◆ Given exercise A
Can you recast the entries, everything from their first line down to the line containing "genus: Bucephala", as a JSON list of strings with one string per line and blank lines omitted?

------ Source passage ------

When every single text or phone call you receive on your phone you were wishing it was THEM.
Whenever you hear their name your heart sinks
Whenever you think about them your heart sinks
Whenever your phone vibrates your heart sinks
Whenever you see them the hole in your heart gets bigger
When whenever you're online you're constantly checking their Facebook..
When you're in work, you're thinking about them
When you're in college you're imagining them just walking in the room (even if they don't even go to college)
When you're ANYWHERE in fact, you're imagining them walking into the room...
The only person you want to talk about is them...
The only person who can make you happier is them...
The slightest bit of hope you get if you manage to get a 'good conversation' in with them you think it can all go back to how it was, even if they just want to be friends.
You think about the first night/day you met them and how amazed you were with each other
You think of how perfect it was when you first started which each other
You think how they're friends loved you and how they usually hated their friends exs!
You think how annoying that they got on with your parents and you got on with theirs
You think how annoying it was spending all that money to go and see them
You think why didn't I treat them better
What have I done to make the relationship not work
Why couldn't I have been better..
Why couldn't I have made more of an effort
Why am I so bothered? It wasn't working... so why does my heart ache so bad?
And why do you lose your pride when you're trying your best to get them back?

------ Data to process ------

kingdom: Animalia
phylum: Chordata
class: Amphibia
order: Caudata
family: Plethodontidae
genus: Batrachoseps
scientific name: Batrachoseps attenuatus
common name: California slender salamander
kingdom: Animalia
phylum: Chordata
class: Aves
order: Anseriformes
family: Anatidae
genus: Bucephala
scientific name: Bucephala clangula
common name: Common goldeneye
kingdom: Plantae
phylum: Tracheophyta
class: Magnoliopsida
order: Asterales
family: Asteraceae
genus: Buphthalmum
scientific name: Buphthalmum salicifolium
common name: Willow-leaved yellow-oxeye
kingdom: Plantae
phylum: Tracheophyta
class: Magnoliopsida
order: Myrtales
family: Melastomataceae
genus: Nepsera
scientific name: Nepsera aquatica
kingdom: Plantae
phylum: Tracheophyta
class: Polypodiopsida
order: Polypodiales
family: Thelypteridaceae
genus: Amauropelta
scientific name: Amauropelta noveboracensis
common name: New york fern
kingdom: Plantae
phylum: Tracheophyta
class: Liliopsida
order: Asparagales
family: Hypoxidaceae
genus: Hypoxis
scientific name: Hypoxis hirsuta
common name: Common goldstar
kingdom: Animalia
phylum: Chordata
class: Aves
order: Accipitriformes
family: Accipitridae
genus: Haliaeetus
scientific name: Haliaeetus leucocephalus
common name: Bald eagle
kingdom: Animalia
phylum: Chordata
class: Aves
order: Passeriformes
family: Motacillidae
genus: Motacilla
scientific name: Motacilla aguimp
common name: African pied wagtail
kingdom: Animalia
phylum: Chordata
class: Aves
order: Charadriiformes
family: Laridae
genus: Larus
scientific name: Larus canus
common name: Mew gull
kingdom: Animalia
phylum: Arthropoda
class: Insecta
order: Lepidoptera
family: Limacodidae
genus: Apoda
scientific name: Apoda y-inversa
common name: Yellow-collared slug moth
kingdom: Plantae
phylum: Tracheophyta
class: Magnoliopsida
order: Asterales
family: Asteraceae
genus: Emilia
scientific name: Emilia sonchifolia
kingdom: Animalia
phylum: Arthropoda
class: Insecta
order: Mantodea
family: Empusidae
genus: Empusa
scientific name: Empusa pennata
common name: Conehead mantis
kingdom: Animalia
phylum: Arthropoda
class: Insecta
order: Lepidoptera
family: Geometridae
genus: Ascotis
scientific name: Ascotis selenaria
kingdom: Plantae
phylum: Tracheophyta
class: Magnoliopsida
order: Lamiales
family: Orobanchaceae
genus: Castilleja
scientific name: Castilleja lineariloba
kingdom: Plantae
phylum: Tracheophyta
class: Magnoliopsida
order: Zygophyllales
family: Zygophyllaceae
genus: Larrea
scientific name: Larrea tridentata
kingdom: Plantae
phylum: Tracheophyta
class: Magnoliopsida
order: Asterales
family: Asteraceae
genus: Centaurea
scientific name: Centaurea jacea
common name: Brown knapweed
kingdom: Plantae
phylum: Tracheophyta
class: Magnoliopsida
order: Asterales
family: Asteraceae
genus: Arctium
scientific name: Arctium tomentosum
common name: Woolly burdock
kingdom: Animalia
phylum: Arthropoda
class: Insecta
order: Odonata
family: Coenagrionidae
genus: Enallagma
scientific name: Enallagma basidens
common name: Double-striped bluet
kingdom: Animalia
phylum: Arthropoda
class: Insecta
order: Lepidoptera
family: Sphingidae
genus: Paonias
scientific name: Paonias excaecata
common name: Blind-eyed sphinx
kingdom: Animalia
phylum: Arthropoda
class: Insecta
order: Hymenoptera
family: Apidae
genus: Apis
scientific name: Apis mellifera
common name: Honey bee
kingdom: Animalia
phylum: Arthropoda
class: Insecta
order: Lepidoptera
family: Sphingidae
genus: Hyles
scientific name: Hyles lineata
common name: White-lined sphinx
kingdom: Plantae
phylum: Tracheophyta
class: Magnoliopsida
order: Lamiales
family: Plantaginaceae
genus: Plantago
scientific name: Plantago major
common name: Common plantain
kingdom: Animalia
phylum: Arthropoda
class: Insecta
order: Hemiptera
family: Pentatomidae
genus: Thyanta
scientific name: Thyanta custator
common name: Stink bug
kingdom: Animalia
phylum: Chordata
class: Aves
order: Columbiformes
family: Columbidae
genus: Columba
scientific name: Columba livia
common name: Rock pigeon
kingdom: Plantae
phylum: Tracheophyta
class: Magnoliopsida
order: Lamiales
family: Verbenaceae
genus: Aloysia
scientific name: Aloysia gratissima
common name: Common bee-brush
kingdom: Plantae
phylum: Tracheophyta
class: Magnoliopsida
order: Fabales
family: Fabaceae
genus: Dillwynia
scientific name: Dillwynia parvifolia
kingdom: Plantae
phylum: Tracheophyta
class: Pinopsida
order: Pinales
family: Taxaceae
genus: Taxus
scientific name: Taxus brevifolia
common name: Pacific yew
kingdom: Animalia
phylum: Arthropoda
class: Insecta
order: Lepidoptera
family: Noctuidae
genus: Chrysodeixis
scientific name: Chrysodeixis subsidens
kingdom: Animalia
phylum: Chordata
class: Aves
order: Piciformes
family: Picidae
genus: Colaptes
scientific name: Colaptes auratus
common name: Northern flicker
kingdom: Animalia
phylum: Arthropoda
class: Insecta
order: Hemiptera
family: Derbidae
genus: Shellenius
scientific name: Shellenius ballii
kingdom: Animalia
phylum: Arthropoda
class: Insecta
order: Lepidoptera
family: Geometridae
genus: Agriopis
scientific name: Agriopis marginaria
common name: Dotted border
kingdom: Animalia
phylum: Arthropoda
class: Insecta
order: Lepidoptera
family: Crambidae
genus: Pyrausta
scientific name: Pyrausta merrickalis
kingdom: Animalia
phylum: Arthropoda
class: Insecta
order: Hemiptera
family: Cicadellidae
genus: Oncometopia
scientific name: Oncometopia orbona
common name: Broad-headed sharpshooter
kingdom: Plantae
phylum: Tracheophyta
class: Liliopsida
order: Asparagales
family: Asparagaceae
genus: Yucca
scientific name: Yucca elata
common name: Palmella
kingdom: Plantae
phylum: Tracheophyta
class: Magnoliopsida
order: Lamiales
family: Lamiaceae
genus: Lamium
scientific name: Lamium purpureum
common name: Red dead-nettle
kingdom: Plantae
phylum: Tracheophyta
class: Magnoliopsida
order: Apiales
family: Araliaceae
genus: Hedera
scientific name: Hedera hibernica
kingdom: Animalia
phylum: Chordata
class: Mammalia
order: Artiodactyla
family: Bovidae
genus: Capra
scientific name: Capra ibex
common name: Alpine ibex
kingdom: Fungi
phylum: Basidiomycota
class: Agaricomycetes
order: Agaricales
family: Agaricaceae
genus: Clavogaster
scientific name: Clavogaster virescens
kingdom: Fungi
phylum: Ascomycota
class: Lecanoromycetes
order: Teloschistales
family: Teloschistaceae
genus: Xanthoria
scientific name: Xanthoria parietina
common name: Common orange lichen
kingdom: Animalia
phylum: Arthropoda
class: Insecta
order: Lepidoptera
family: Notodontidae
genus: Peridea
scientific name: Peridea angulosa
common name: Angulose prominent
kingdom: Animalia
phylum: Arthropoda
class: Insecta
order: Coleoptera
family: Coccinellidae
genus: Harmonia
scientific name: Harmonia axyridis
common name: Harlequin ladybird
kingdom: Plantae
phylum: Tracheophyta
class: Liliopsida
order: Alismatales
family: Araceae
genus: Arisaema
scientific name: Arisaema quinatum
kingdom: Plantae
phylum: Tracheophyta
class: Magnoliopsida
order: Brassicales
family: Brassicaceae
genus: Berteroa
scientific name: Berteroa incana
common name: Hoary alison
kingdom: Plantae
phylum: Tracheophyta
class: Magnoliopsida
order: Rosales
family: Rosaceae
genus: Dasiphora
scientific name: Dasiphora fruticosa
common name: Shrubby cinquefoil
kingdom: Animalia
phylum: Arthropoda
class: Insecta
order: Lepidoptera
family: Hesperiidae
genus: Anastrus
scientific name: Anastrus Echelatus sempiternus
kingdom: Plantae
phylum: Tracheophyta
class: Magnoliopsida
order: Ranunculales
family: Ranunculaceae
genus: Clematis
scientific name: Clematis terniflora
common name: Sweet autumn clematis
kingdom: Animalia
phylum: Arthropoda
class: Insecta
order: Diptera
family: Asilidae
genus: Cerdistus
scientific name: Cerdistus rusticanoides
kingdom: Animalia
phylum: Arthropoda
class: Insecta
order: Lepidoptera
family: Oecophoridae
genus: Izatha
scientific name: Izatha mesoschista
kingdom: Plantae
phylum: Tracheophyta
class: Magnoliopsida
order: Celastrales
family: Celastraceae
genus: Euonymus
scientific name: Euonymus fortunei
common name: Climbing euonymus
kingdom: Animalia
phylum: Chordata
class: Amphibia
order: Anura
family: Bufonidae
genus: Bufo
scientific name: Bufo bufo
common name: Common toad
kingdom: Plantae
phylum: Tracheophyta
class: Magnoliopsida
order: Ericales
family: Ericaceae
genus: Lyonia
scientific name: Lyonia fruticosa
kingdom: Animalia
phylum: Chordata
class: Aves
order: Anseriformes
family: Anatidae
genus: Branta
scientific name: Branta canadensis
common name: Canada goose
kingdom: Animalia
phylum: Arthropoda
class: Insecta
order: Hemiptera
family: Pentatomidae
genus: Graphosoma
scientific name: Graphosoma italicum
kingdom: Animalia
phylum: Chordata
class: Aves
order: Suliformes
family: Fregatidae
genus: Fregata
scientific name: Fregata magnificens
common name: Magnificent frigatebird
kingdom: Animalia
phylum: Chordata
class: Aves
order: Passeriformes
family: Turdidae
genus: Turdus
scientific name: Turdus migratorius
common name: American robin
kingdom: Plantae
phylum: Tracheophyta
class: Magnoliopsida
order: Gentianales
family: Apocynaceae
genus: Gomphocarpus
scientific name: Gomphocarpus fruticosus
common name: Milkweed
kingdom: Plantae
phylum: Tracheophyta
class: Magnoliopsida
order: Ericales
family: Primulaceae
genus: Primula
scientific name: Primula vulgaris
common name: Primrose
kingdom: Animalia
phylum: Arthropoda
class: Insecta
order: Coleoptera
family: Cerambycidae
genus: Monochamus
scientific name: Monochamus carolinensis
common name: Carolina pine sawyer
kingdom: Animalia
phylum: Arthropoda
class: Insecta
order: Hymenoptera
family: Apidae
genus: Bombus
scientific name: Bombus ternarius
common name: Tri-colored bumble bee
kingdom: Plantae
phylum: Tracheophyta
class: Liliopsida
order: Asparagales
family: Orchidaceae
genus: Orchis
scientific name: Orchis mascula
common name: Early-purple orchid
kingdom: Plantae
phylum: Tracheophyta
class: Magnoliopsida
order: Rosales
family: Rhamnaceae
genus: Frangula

------

◆ Given exercise B
In the passage about heartbreak, could you write out everything from "When you're in work, you're" down to "to be friends." again, replacing "college" with "university"?

◆ Worked answer A
[
  "kingdom: Animalia",
  "phylum: Chordata",
  "class: Amphibia",
  "order: Caudata",
  "family: Plethodontidae",
  "genus: Batrachoseps",
  "scientific name: Batrachoseps attenuatus",
  "common name: California slender salamander",
  "kingdom: Animalia",
  "phylum: Chordata",
  "class: Aves",
  "order: Anseriformes",
  "family: Anatidae",
  "genus: Bucephala"
]

◆ Worked answer B
When you're in work, you're thinking about them
When you're in university you're imagining them just walking in the room (even if they don't even go to university)
When you're ANYWHERE in fact, you're imagining them walking into the room...
The only person you want to talk about is them...
The only person who can make you happier is them...
The slightest bit of hope you get if you manage to get a 'good conversation' in with them you think it can all go back to how it was, even if they just want to be friends.